--- Что сделать ---
**a)** Из каких частей состоит работа, по словам текстового блока о позднем Толстом?
**b)** Верните без изменений строки перечня начиная со строки, где есть "List all objects visible", и до конца перечня, обе границы включительно.

--- Текстовый блок ---

Мифопоэтический подход обосновал чрезвычайно ценное для нас понятие индивидуальной мифологии, позволяющее по-новому взглянуть на проблему мировоззрения Толстого. Так трудно поддающееся однозначной идентификации толстовское мировоззрение рассматривается в контексте личностного мифа, который понимается как «взгляд вообще на все бытие, на мир, на любую вещь, на Божество, <...> на мельчайший атом повседневной жизни» (А.Ф. Лосев)3, как «смыслонесущая реальность человека, <...> неизмеримо более сильна<я>, нежели реальность как таковая» (А.М. Лобок)4. Мифопоэтический подход позволяет значительно снизить степень исследовательского субъективизма, так как дает возможность взглянуть на предмет с точки зрения «мифического субъекта» (А.Ф. Лосев), ярко-индивидуального личностного сознания.

В своей работе мы исходили из представления о целостности творчества позднего Толстого, в котором, несмотря на беспрецедентный жанровый и стилевой разброс, прослеживается мощная тенденция к единству. Из текста в текст повторяются не только ряд мотивов и образов, но и формы их организации (иерархия, последовательность и т.д.), что позволяет выявить инвариантную структуру, обуславливающую указанное единство в плане выражения. В плане содержания целостность создается на основе единого авторского мифа – общего для различных жанров и сфер деятельности Толстого представления о мире, модель которого отображается в инвариантной структуре. Особый интерес в данном отношении представляет последний роман Толстого, отразивший всю сложность его духовных и художественных исканий позднего периода. Цель предлагаемой работы состоит в исследовании романа «Воскресение» в контексте позднего творчества Толстого, в рамках той модели мира, которая реализуется в различных жанровых структурах. Выявление универсальных мотивов, пронизывающих многожанровое творчество позднего Толстого, системное описание их как элементов единой структуры – авторской модели мира – является тем новым, что настоящая работа добавляет к существующим исследованиям. Материалом исследования является роман «Воскресение» и произведения, представляющие специфические для позднего Толстого жанры – трактаты и народные рассказы.

Структура работы. Работа состоит из введения, трех глав, заключения и библиографии. Последовательность анализа от главы к главе (трактаты, народные рассказы, роман «Воскресение») обусловлена эволюцией творчества позднего Толстого, его движением от анализа к синтезу, а также логикой исследования: она позволяет проследить, как оформляется и варьируется один и тот же мотив в разных жанрах по мере нарастания в них элемента художественности. Мы начинаем с анализа трактатов, где представления Толстого выражены наиболее концептуально, в виде тезисов и формул, получивших лишь первоначальное образное оформление. В народных рассказах они одеваются художественной плотью, в разной степени хранящей связь с идеологическим заданием. Наконец, в романе «Воскресение» основные мотивы оказываются включенными в наиболее сложное художественное «сцепление», но и здесь обнаруживают разные уровни воплощения: от почти полного растворения в художественной ткани произведения, до прозрачного аллегоризма народных рассказов и прямых трактатных деклараций.

--- Исходные данные ---
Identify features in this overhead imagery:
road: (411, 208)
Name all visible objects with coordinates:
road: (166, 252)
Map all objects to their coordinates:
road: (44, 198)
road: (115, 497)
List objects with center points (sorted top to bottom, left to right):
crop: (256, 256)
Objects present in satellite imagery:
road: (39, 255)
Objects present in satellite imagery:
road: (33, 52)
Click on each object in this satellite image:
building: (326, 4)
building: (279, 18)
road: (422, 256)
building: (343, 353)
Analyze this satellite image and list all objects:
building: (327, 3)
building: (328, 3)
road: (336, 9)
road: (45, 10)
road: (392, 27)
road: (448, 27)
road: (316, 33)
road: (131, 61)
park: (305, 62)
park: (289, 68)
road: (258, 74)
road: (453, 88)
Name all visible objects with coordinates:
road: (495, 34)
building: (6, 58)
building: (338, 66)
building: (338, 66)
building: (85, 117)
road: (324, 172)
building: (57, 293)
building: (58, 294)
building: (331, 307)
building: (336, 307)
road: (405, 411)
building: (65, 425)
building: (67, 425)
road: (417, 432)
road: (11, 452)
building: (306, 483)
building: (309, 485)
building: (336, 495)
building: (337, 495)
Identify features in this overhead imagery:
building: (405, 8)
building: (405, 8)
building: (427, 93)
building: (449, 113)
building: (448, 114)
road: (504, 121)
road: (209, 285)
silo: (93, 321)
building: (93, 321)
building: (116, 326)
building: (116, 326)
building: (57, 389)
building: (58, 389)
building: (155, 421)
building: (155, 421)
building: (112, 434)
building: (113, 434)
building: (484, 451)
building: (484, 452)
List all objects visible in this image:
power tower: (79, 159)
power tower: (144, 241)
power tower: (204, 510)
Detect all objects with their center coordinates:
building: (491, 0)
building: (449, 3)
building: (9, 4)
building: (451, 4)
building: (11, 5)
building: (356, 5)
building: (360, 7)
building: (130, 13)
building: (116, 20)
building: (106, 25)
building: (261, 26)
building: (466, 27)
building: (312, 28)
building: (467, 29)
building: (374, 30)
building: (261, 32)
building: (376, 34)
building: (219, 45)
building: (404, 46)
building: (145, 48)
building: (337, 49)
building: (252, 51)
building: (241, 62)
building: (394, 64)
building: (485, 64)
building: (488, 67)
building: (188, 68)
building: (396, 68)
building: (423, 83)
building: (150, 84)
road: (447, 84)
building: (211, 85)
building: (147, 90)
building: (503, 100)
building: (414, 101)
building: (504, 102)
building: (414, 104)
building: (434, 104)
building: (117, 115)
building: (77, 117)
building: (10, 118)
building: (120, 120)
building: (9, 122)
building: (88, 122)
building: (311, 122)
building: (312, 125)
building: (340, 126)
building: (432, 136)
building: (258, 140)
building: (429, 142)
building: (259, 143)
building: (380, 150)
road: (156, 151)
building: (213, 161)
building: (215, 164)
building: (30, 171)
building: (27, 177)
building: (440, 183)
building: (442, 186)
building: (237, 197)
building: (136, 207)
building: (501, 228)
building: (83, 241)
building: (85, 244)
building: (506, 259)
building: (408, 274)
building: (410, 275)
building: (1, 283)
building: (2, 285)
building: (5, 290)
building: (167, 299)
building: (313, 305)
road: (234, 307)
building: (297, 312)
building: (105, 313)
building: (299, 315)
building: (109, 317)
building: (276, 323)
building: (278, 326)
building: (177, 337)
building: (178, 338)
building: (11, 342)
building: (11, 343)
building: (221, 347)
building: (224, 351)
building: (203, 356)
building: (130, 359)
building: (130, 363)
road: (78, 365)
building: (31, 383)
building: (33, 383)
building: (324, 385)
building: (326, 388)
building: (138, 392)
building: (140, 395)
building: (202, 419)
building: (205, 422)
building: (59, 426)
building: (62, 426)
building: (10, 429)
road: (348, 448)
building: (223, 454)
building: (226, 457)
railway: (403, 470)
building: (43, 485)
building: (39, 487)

--- Ответы по заданиям ---
**a)** Из введения, трех глав, заключения и библиографии.

**b)**
List all objects visible in this image:
power tower: (79, 159)
power tower: (144, 241)
power tower: (204, 510)
Detect all objects with their center coordinates:
building: (491, 0)
building: (449, 3)
building: (9, 4)
building: (451, 4)
building: (11, 5)
building: (356, 5)
building: (360, 7)
building: (130, 13)
building: (116, 20)
building: (106, 25)
building: (261, 26)
building: (466, 27)
building: (312, 28)
building: (467, 29)
building: (374, 30)
building: (261, 32)
building: (376, 34)
building: (219, 45)
building: (404, 46)
building: (145, 48)
building: (337, 49)
building: (252, 51)
building: (241, 62)
building: (394, 64)
building: (485, 64)
building: (488, 67)
building: (188, 68)
building: (396, 68)
building: (423, 83)
building: (150, 84)
road: (447, 84)
building: (211, 85)
building: (147, 90)
building: (503, 100)
building: (414, 101)
building: (504, 102)
building: (414, 104)
building: (434, 104)
building: (117, 115)
building: (77, 117)
building: (10, 118)
building: (120, 120)
building: (9, 122)
building: (88, 122)
building: (311, 122)
building: (312, 125)
building: (340, 126)
building: (432, 136)
building: (258, 140)
building: (429, 142)
building: (259, 143)
building: (380, 150)
road: (156, 151)
building: (213, 161)
building: (215, 164)
building: (30, 171)
building: (27, 177)
building: (440, 183)
building: (442, 186)
building: (237, 197)
building: (136, 207)
building: (501, 228)
building: (83, 241)
building: (85, 244)
building: (506, 259)
building: (408, 274)
building: (410, 275)
building: (1, 283)
building: (2, 285)
building: (5, 290)
building: (167, 299)
building: (313, 305)
road: (234, 307)
building: (297, 312)
building: (105, 313)
building: (299, 315)
building: (109, 317)
building: (276, 323)
building: (278, 326)
building: (177, 337)
building: (178, 338)
building: (11, 342)
building: (11, 343)
building: (221, 347)
building: (224, 351)
building: (203, 356)
building: (130, 359)
building: (130, 363)
road: (78, 365)
building: (31, 383)
building: (33, 383)
building: (324, 385)
building: (326, 388)
building: (138, 392)
building: (140, 395)
building: (202, 419)
building: (205, 422)
building: (59, 426)
building: (62, 426)
building: (10, 429)
road: (348, 448)
building: (223, 454)
building: (226, 457)
railway: (403, 470)
building: (43, 485)
building: (39, 487)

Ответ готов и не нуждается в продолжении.